Noviembre 17, 2024

La última cuenta de un proyecto falseado

La última cuenta pública de Michelle Bachelet no sólo ha sido una puesta en escena forzada de uno más de nuestros rituales republicanos; su representación, impuesta contra toda noción de realidad, llevó a la ceremonia a trascender su sentido anual por uno epocal. El discurso de Bachelet ha sellado a rajatabla su gobierno y a su coalición contra los procesos sociales e históricos. Ante esta realidad, dura y objetiva, las palabras y gestualidades son simple representación, imágenes móviles e inútil retórica.

 

 

Hemos asistido a una ceremonia que no dista mucho de un ritual fúnebre. Porque Bachelet y la elite que la rodea asistieron de una u otra forma a su propio funeral político. El discurso final de Bachelet, una figura en un difuso plano de fondo casi inaudible, ha marcado el término de un largo proceso político que fue incapaz de asumir sus falsificaciones. La voz debilitada y lejana de una presidenta saliente expresa un mensaje más amplio, no verbalizado, sobre los proyectos políticos frustrados, los desvíos de la misma política, su hundimiento y su corrupción. Todas las palabras son estériles, retórica y decoración que no matizan ni alteran el peso de los hechos, los antecedentes y las evidencias. En este contexto de política performativa, las palabras vacías se instalan como agravantes. La demagogia en estos tiempos de traición y corrupción es un ejercicio de alto riesgo ante la pesadez de lo obrado.

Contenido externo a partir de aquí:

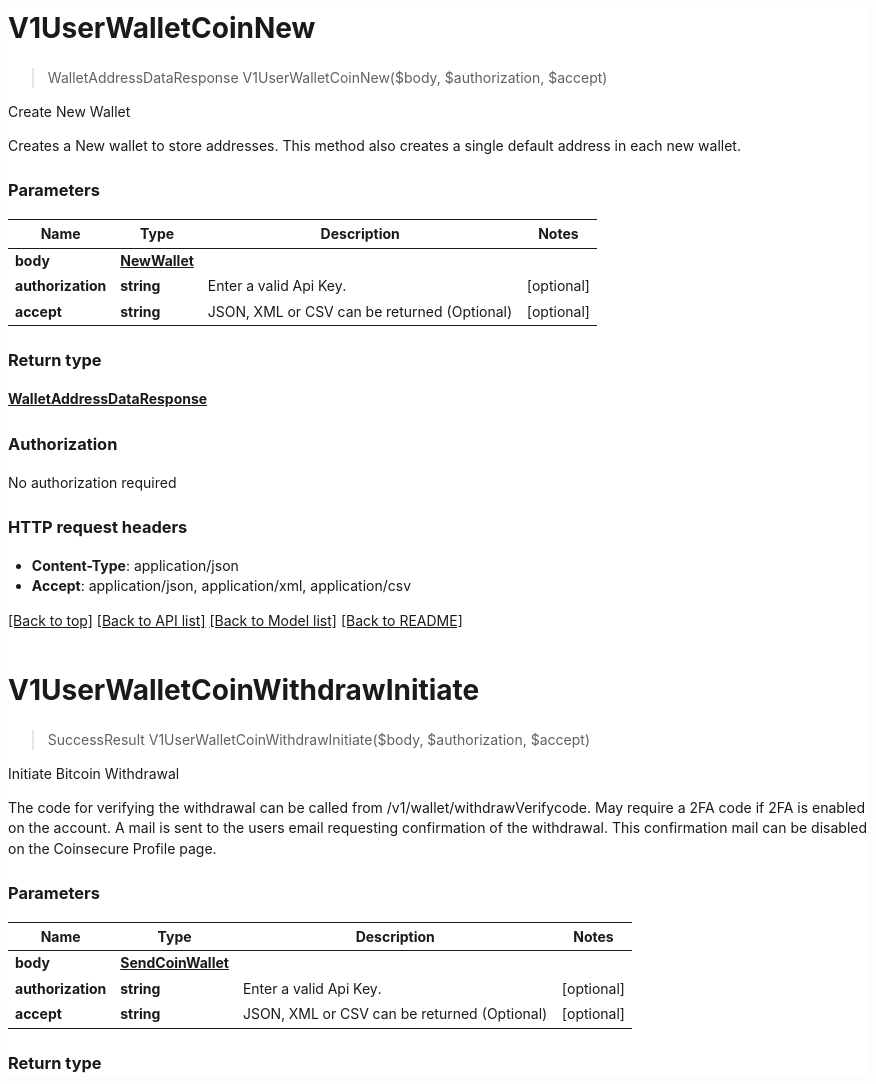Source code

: # **V1UserWalletCoinNew**
> WalletAddressDataResponse V1UserWalletCoinNew($body, $authorization, $accept)

Create New Wallet

Creates a New wallet to store addresses. This method also creates a single default address in each new wallet.


### Parameters

Name | Type | Description  | Notes
------------- | ------------- | ------------- | -------------
 **body** | [**NewWallet**](NewWallet.md)|  | 
 **authorization** | **string**| Enter a valid Api Key. | [optional] 
 **accept** | **string**| JSON, XML or CSV can be returned (Optional) | [optional] 

### Return type

[**WalletAddressDataResponse**](WalletAddressDataResponse.md)

### Authorization

No authorization required

### HTTP request headers

 - **Content-Type**: application/json
 - **Accept**: application/json, application/xml, application/csv

[[Back to top]](#) [[Back to API list]](../README.md#documentation-for-api-endpoints) [[Back to Model list]](../README.md#documentation-for-models) [[Back to README]](../README.md)

# **V1UserWalletCoinWithdrawInitiate**
> SuccessResult V1UserWalletCoinWithdrawInitiate($body, $authorization, $accept)

Initiate Bitcoin Withdrawal

The code for verifying the withdrawal can be called from /v1/wallet/withdrawVerifycode. May require a 2FA code if 2FA is enabled on the account. A mail is sent to the users email requesting confirmation of the withdrawal. This confirmation mail can be disabled on the Coinsecure Profile page.


### Parameters

Name | Type | Description  | Notes
------------- | ------------- | ------------- | -------------
 **body** | [**SendCoinWallet**](SendCoinWallet.md)|  | 
 **authorization** | **string**| Enter a valid Api Key. | [optional] 
 **accept** | **string**| JSON, XML or CSV can be returned (Optional) | [optional] 

### Return type
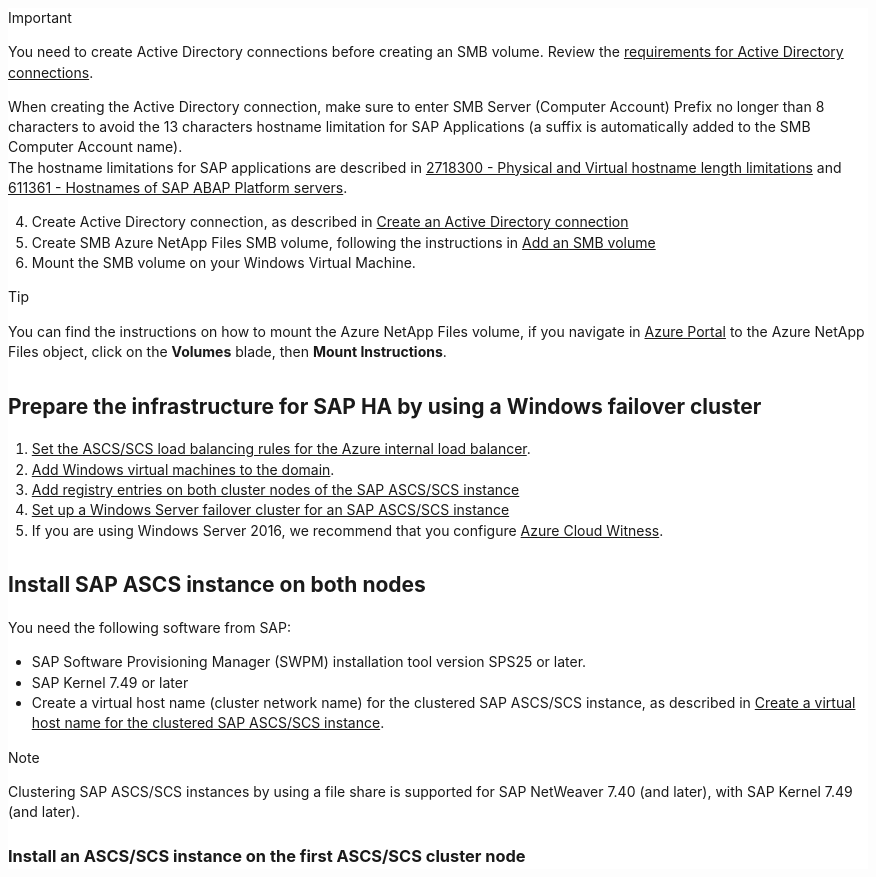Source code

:    > [!IMPORTANT]
   > You need to create Active Directory connections before creating an SMB volume. Review the [requirements for Active Directory connections](../../../azure-netapp-files/create-active-directory-connections.md#requirements-for-active-directory-connections).  
   >   
   > When creating the Active Directory connection, make sure to enter SMB Server (Computer Account) Prefix no longer than 8 characters to avoid the 13 characters hostname limitation for SAP Applications (a suffix is automatically added to the SMB Computer Account name).     
   > The hostname limitations for SAP applications are described in [2718300 - Physical and Virtual hostname length limitations](https://launchpad.support.sap.com/#/notes/2718300) and [611361 - Hostnames of SAP ABAP Platform servers](https://launchpad.support.sap.com/#/notes/611361).  

4. Create Active Directory connection, as described in [Create an Active Directory connection](../../../azure-netapp-files/create-active-directory-connections.md#create-an-active-directory-connection)  
5. Create SMB Azure NetApp Files SMB volume, following the instructions in [Add an SMB volume](../../../azure-netapp-files/azure-netapp-files-create-volumes-smb.md#add-an-smb-volume)  
6. Mount the SMB volume on your Windows Virtual Machine.

> [!TIP]
> You can find the instructions on how to mount the Azure NetApp Files volume, if you navigate in [Azure Portal](https://portal.azure.com/#home) to the Azure NetApp Files object, click on the **Volumes** blade, then **Mount Instructions**.  

## Prepare the infrastructure for SAP HA by using a Windows failover cluster 

1. [Set the ASCS/SCS load balancing rules for the Azure internal load balancer](./sap-high-availability-infrastructure-wsfc-shared-disk.md#fe0bd8b5-2b43-45e3-8295-80bee5415716).
2. [Add Windows virtual machines to the domain](./sap-high-availability-infrastructure-wsfc-shared-disk.md#e69e9a34-4601-47a3-a41c-d2e11c626c0c).
3. [Add registry entries on both cluster nodes of the SAP ASCS/SCS instance](./sap-high-availability-infrastructure-wsfc-shared-disk.md#661035b2-4d0f-4d31-86f8-dc0a50d78158)
4. [Set up a Windows Server failover cluster for an SAP ASCS/SCS instance](./sap-high-availability-infrastructure-wsfc-shared-disk.md#0d67f090-7928-43e0-8772-5ccbf8f59aab)
5. If you are using Windows Server 2016, we recommend that you configure [Azure Cloud Witness](/windows-server/failover-clustering/deploy-cloud-witness).


## Install SAP ASCS instance on both nodes

You need the following software from SAP:
   * SAP Software Provisioning Manager (SWPM) installation tool version SPS25 or later.
   * SAP Kernel 7.49 or later
   * Create a virtual host name (cluster network name)  for the clustered SAP ASCS/SCS instance, as described in [Create a virtual host name for the clustered SAP ASCS/SCS instance](./sap-high-availability-installation-wsfc-shared-disk.md#a97ad604-9094-44fe-a364-f89cb39bf097).

> [!NOTE]
> Clustering SAP ASCS/SCS instances by using a file share is supported for SAP NetWeaver 7.40 (and later), with SAP Kernel 7.49 (and later).  

### Install an ASCS/SCS instance on the first ASCS/SCS cluster node
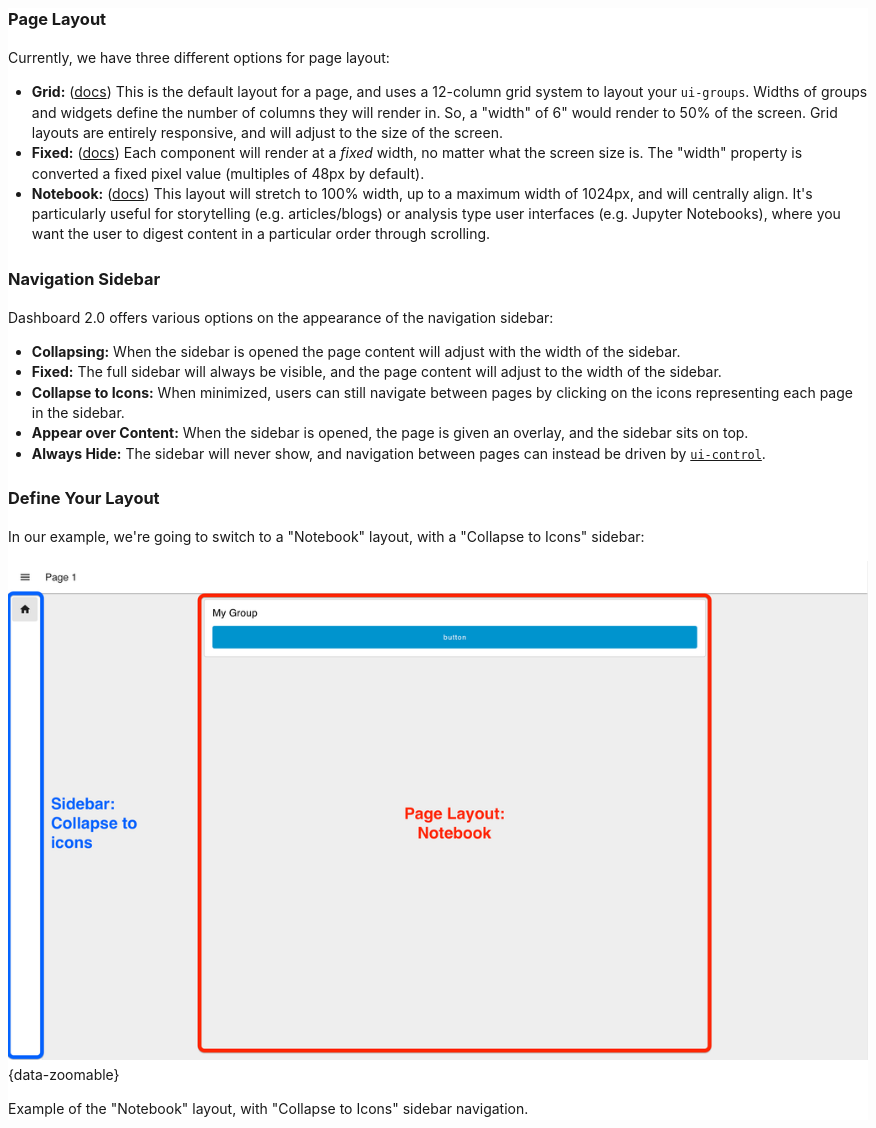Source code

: ### Page Layout

Currently, we have three different options for page layout:

- **Grid:** ([docs](https://dashboard.flowfuse.com/layouts/types/grid.html)) This is the default layout for a page, and uses a 12-column grid system to layout your `ui-groups`. Widths of groups and widgets define the number of columns they will render in. So, a "width" of 6" would render to 50% of the screen. Grid layouts are entirely responsive, and will adjust to the size of the screen.
- **Fixed:** ([docs](https://dashboard.flowfuse.com/layouts/types/fixed.html)) Each component will render at a _fixed_ width, no matter what the screen size is. The "width" property is converted a fixed pixel value (multiples of 48px by default).
- **Notebook:** ([docs](https://dashboard.flowfuse.com/layouts/types/notebook.html)) This layout will stretch to 100% width, up to a maximum width of 1024px, and will centrally align. It's particularly useful for storytelling (e.g. articles/blogs) or analysis type user interfaces (e.g. Jupyter Notebooks), where you want the user to digest content in a particular order through scrolling.


### Navigation Sidebar

Dashboard 2.0 offers various options on the appearance of the navigation sidebar:

- **Collapsing:** When the sidebar is opened the page content will adjust with the width of the sidebar.
- **Fixed:** The full sidebar will always be visible, and the page content will adjust to the width of the sidebar.
- **Collapse to Icons:** When minimized, users can still navigate between pages by clicking on the icons representing each page in the sidebar.
- **Appear over Content:** When the sidebar is opened, the page is given an overlay, and the sidebar sits on top.
- **Always Hide:** The sidebar will never show, and navigation between pages can instead be driven by [`ui-control`](https://dashboard.flowfuse.com/nodes/widgets/ui-control.html).


### Define Your Layout

In our example, we're going to switch to a "Notebook" layout, with a "Collapse to Icons" sidebar:

![Example of the "Notebook" layout and "Collapse to icons" sidebar](./images/dashboard-getting-started-example.png){data-zoomable}
<figcaption>Example of the "Notebook" layout, with "Collapse to Icons" sidebar navigation.</figcaption>

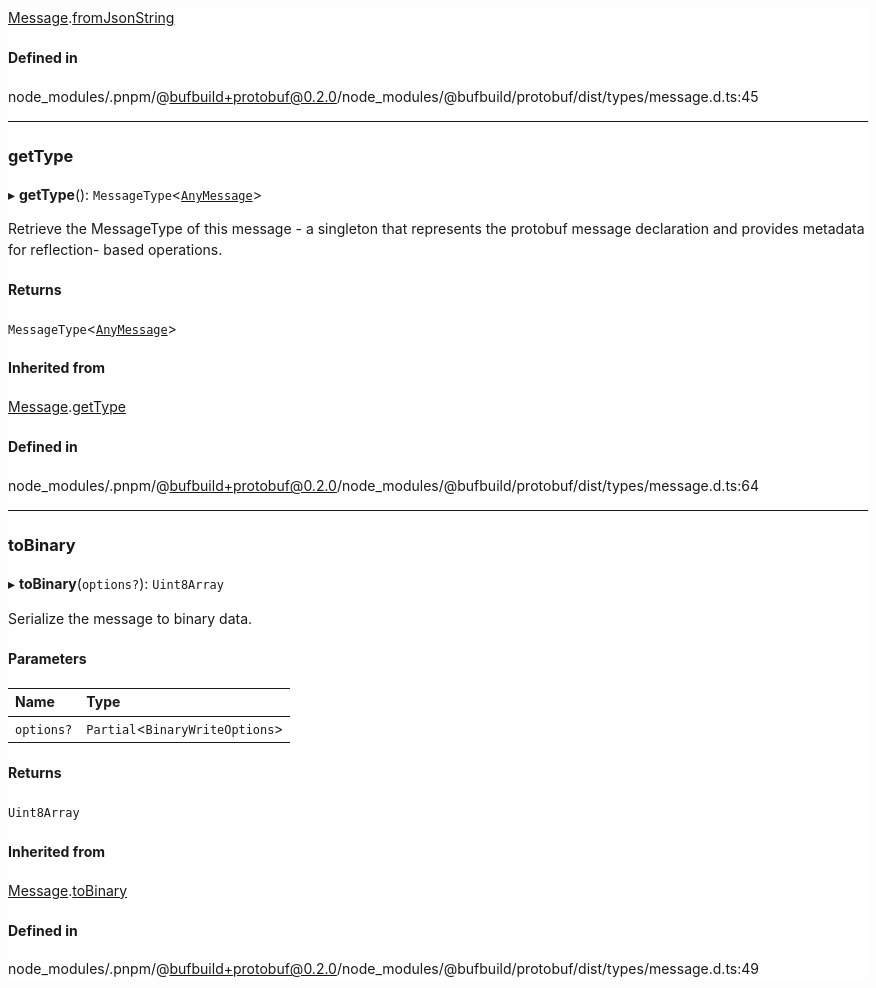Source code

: [Message](../classes/Message.md).[fromJsonString](../classes/Message.md#fromjsonstring)

#### Defined in

node_modules/.pnpm/@bufbuild+protobuf@0.2.0/node_modules/@bufbuild/protobuf/dist/types/message.d.ts:45

___

### getType

▸ **getType**(): `MessageType`<[`AnyMessage`](AnyMessage.md)\>

Retrieve the MessageType of this message - a singleton that represents
the protobuf message declaration and provides metadata for reflection-
based operations.

#### Returns

`MessageType`<[`AnyMessage`](AnyMessage.md)\>

#### Inherited from

[Message](../classes/Message.md).[getType](../classes/Message.md#gettype)

#### Defined in

node_modules/.pnpm/@bufbuild+protobuf@0.2.0/node_modules/@bufbuild/protobuf/dist/types/message.d.ts:64

___

### toBinary

▸ **toBinary**(`options?`): `Uint8Array`

Serialize the message to binary data.

#### Parameters

| Name | Type |
| :------ | :------ |
| `options?` | `Partial`<`BinaryWriteOptions`\> |

#### Returns

`Uint8Array`

#### Inherited from

[Message](../classes/Message.md).[toBinary](../classes/Message.md#tobinary)

#### Defined in

node_modules/.pnpm/@bufbuild+protobuf@0.2.0/node_modules/@bufbuild/protobuf/dist/types/message.d.ts:49

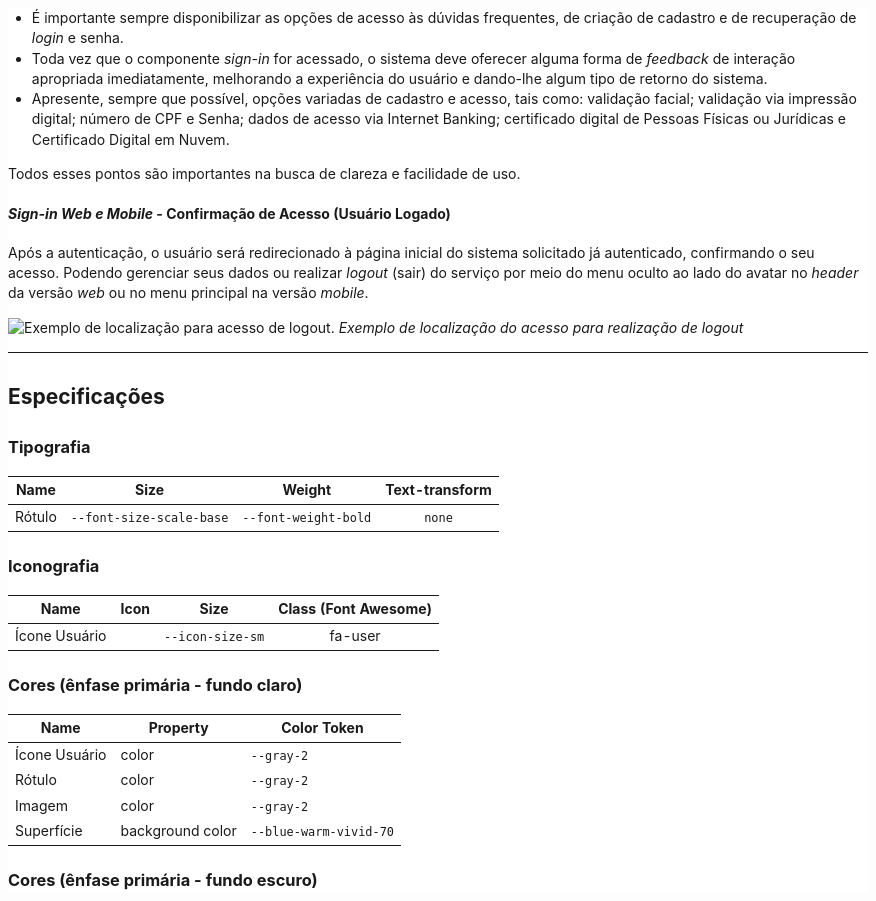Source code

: -   É importante sempre disponibilizar as opções de acesso às dúvidas frequentes, de criação de cadastro e de recuperação de *login* e senha.
-   Toda vez que o componente *sign-in* for acessado, o sistema deve oferecer alguma forma de *feedback* de interação apropriada imediatamente, melhorando a experiência do usuário e dando-lhe algum tipo de retorno do sistema.
-   Apresente, sempre que possível, opções variadas de cadastro e acesso, tais como: validação facial; validação via impressão digital; número de CPF e Senha; dados de acesso via Internet Banking; certificado digital de Pessoas Físicas ou Jurídicas e Certificado Digital em Nuvem.

Todos esses pontos são importantes na busca de clareza e facilidade de uso.

#### *Sign-in Web e Mobile* -  Confirmação de Acesso (Usuário Logado)

Após a autenticação, o usuário será redirecionado à página inicial do sistema solicitado já autenticado, confirmando o seu acesso. Podendo gerenciar seus dados ou realizar *logout* (sair) do serviço por meio do menu oculto ao lado do avatar no *header* da versão *web* ou no menu principal na versão *mobile*.

![Exemplo de localização para acesso de logout.](imagens/useroptions.png)
*Exemplo de localização do acesso para realização de logout*

---

## Especificações

### Tipografia

| Name   | Size                     | Weight               | Text-transform |
| ------ | ------------------------ | -------------------- | :------------: |
| Rótulo | `--font-size-scale-base` | `--font-weight-bold` |     `none`     |

### Iconografia

| Name          |            Icon             | Size             | Class (Font Awesome) |
| ------------- | :-------------------------: | ---------------- | :------------------: |
| Ícone Usuário | <i class="fas fa-user"></i> | `--icon-size-sm` |       fa-user        |

### Cores (ênfase primária - fundo claro)

| Name          | Property         | Color Token            |
| ------------- | ---------------- | ---------------------- |
| Ícone Usuário | color            | `--gray-2`             |
| Rótulo        | color            | `--gray-2`             |
| Imagem        | color            | `--gray-2`             |
| Superfície    | background color | `--blue-warm-vivid-70` |

### Cores (ênfase primária - fundo escuro)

Oímos, a ratos muy a lo lejos, su largo discurso, esta vez más vaciado que nunca y enfrentado a la contundencia del curso de la historia, presente no en los salones interiores del Congreso sino en las consignas coreadas por estudiantes, jóvenes y trabajadores en las calles irrespirables. Es allí, pese a la obstinada ceguera de muchos, por donde se canaliza el presente político.

La cuenta pública, como liturgia y norma, encierra un proyecto político, que en este caso está acabado. Es en este sentido, más real que cualquier deseo verbalizado en promesas o sesgadas interpretaciones, que presenciamos un acto de clausura que debiera ser también de entrega.

Muy probablemente se ha tratado de la primera gran marca de un proceso que pone fin a un largo ciclo histórico cuyas bases se esconden y se sumergen hasta los últimos años de la dictadura. Aquel curso histórico que se inició en los albores de la transición, que tuvo la ambigua denominación de un retorno democrático, tenía sus fuertes raíces en un proyecto ideológico y económico gestado con anterioridad que germinó, se expandió y cristalizó en los años y décadas posteriores.

Han tenido que pasar varias décadas para el derrumbe de esos decorados que han dejado desnudas sus estructuras, con pilares, vigas y fundaciones apoyadas en SQM, Penta, Corpesca y el modelo de apropiación de los recursos naturales y el trabajo. Un orden aparentemente luminoso basado en la acumulación por desposesión y en la intoxicación de la política. Una inicial fractura del andamiaje que ha derivado en el inicio de un estruendoso derrumbe de todas las instituciones. Y un país sin instituciones representativas, como podemos observar no muy lejos de nuestras fronteras, conduce a un Estado fallido. Desde las grandes corporaciones a toda la clase política, desde el ejército a Carabineros, desde el Poder Ejecutivo a los municipios. El vínculo entre el dinero, origen y sentido de la vida bajo el paradigma neoliberal, y el poder, por pequeño que este sea, corrompe y enferma a una sociedad que ha hecho del mercado y el lucro el orden cotidiano.

La realidad chilena dista más que nunca de la visión e interpretación de una clase política que ha falseado sus proyectos para beneficiar a sus mecenas. Porque la realidad es el desastre como consecuencia de los más oscuros propósitos.

Todo lo que se ha dicho en aquella ficción discursiva podrá ser usado en el presente y por observadores futuros, en su contra. Es el inicio de la retirada.

 

Publicado en  “Punto Final”, edición Nº 877, 9 de junio 2017.